According to Williams, 170 faculty, staff and administrators responded with their support of these resolutions within a span of around five days after he sent them out in March.

These resolutions ask for more inclusiveness within Bradley University policies, but there are still some other policies that students and faculty say could be improved upon.

“What I personally would like to see happen some time in the future is some alterations in housing here at Bradley involving the possibilities of gender neutral restrooms, more single occupancy restrooms and an improved roommate selection process that would keep transgender and gender non-conforming students at Bradley in mind,” Derek Baunach, freshman theatre arts major and one of the students who spoke at the assembly, said.

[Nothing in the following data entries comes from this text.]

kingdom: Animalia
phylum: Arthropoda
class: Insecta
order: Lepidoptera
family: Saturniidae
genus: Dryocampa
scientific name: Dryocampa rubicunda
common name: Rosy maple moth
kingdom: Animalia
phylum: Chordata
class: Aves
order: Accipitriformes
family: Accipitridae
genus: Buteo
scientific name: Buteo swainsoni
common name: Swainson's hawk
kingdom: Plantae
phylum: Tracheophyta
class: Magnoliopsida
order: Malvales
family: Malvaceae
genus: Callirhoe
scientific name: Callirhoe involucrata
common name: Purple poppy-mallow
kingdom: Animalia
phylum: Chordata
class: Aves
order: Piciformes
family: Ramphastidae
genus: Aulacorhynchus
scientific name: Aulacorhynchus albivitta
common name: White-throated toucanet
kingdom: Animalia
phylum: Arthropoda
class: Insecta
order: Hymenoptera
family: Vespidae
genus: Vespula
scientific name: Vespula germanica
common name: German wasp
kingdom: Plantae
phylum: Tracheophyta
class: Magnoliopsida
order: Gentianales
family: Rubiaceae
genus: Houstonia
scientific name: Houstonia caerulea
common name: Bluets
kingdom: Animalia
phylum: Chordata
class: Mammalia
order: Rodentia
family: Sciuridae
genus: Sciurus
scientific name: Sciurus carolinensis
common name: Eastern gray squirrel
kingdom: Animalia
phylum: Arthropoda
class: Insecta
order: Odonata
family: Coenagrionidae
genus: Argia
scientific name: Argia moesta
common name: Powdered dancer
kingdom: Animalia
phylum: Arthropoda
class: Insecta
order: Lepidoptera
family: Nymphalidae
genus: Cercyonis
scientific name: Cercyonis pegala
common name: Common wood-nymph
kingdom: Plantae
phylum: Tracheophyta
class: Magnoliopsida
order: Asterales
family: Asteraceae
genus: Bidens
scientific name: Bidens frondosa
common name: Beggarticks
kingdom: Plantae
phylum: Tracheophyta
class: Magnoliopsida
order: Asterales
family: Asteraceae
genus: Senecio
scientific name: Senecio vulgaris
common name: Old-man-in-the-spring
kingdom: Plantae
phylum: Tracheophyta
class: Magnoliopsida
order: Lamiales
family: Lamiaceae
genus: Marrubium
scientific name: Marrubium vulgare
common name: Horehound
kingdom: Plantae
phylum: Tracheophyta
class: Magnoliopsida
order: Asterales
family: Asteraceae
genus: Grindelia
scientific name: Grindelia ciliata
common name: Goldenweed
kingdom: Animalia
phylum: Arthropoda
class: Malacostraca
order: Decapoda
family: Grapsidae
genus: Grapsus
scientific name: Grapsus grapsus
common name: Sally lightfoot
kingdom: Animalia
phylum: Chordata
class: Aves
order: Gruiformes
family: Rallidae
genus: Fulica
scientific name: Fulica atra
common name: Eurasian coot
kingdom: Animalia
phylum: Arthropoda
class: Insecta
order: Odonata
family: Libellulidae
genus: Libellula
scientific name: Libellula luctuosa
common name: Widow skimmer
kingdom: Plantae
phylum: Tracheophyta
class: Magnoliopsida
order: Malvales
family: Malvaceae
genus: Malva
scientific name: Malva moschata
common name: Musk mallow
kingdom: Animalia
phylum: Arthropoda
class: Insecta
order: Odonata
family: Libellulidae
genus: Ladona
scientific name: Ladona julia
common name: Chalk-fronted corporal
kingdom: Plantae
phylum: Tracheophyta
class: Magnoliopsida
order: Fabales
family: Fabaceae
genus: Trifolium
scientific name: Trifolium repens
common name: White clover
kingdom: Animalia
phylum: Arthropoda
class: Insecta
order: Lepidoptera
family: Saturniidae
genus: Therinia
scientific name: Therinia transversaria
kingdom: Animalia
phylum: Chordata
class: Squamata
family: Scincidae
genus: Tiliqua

Another possible step, according to Williams, is the revision of student insurance policies. Williams also said he would like to see additional student organizations get involved. Stover said the option to provide alternate names and gender markers on student ID’s and registration are further steps that can be taken to become more inclusive of the LGBTQ community.

The process of creating the resolutions and presenting them took about two months, according to Williams.

“I’m astonished at how fast [the resolutions] all happened and how much the campus community got involved in this issue,” Stover said. “I’ve never been more proud to be a Bradley Brave.”